• Work to complete:
• a. According to the column on Trump and the economy, what was the official unemployment rate in October?
• b. Reproduce the column on Trump and the economy word for word, everything from "Republicans give all" down to "prove he can.".
• c. Carry on the column on Trump and the economy from the point where it stops.

Reprinted with permission from Creators.
Donald Trump and his legions are not tightly tethered to factual reality, but they are willing to grab onto it when it suits them. One of those occasions is when the official unemployment rate — which as a candidate he denounced as “the biggest joke there is in this country” — comes down, as it did in October, reaching 3.7 percent.
For voters on the fence, who may not like his many coarse and racist views, the state of the economy may be enough to persuade them to vote Republican on Tuesday. Even critics have to admit that whatever else he has done wrong, Trump has managed not to turn the boom to bust. The combination of solid growth, low inflation and unemployment, and rising hourly wages is hard to beat.
Republicans give all credit to Trump and the GOP-dominated Congress for cutting taxes, rolling back regulations, creating jobs and restoring the American spirit of enterprise. But the claim that the president has raised the economy from the doldrums and injected it with new vitality is largely a myth. As an economic player, he was born on third base and thinks he hit a triple.
Growth has been good, with the gross domestic product rising at a rate of 4.2 percent in the second quarter of this year and 3.5 percent in the third. But the euphoria felt by Republicans was absent when GDP growth exceeded 4.2 percent in four different quarters under Barack Obama. The trick is to sustain such high rates, which Obama couldn’t and which Trump has yet to prove he can.
Though unemployment has fallen, job growth has not actually accelerated. In the first 21 months of Trump’s tenure, the economy added fewer jobs than it did in the previous 21 months.
The stock market is still well above the level on Election Day 2016, with the S&P 500 up by 27 percent. But that index rose by 35 percent over the same period in Obama’s first term.
The tax cuts Trump signed may well have boosted growth. But Republicans may not want to look too closely behind the improvement. An analysis by the Wall Street Journal concluded that “faster government spending accounted for nearly half of the acceleration” that has occurred since April 2017.
Corporate tax cuts were supposed to unleash a flood of business investment. But it grew at only a 0.8 percent pace last quarter, the slowest in three years.

• Information given:
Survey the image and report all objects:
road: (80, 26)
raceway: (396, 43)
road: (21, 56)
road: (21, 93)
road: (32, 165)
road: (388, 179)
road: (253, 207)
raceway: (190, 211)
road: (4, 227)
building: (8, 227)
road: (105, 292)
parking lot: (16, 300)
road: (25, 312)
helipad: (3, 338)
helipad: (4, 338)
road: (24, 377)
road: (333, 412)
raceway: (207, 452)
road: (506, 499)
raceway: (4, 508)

• Answers to each task:
• a. 3.7 percent.

• b.
Republicans give all credit to Trump and the GOP-dominated Congress for cutting taxes, rolling back regulations, creating jobs and restoring the American spirit of enterprise. But the claim that the president has raised the economy from the doldrums and injected it with new vitality is largely a myth. As an economic player, he was born on third base and thinks he hit a triple.
Growth has been good, with the gross domestic product rising at a rate of 4.2 percent in the second quarter of this year and 3.5 percent in the third. But the euphoria felt by Republicans was absent when GDP growth exceeded 4.2 percent in four different quarters under Barack Obama. The trick is to sustain such high rates, which Obama couldn’t and which Trump has yet to prove he can.

• c.
The immediate benefits of the tax cuts also have to be weighed against the long-term harms. The budget deficit ballooned by 17 percent in the fiscal year that ended in September, and the Congressional Budget Office estimates that the tax package will add $1.9 trillion in government debt over the next decade.
If Trump’s tax cuts and deregulation are welcome in the business world, his trade policies have not been. He discarded the Trans-Pacific Partnership and placed new tariffs on steel, aluminum, solar panels and a range of Chinese goods.
Economist Steven J. Davis of the University of Chicago and the Hoover Institution maintains an index of “trade policy uncertainty.” It has consistently been higher during Trump’s time in office than at any time since 1994. Davis says the president’s trade policy has had a “small negative effect on U.S. business investment” and “has the potential to cause a good deal more economic pain.”
Then there is the low inflation brought about by the Federal Reserve, which lately Trump has blasted for raising interest rates. Were the Fed to defer to his wishes, we could be in for a future of rapidly rising prices.
The American economy is showing a vitality that Trump is happy to attribute to his policies. But what it needs now is a president who grasps that the best thing to do is to stay out of the way. And staying out of the way is not something Trump likes to do.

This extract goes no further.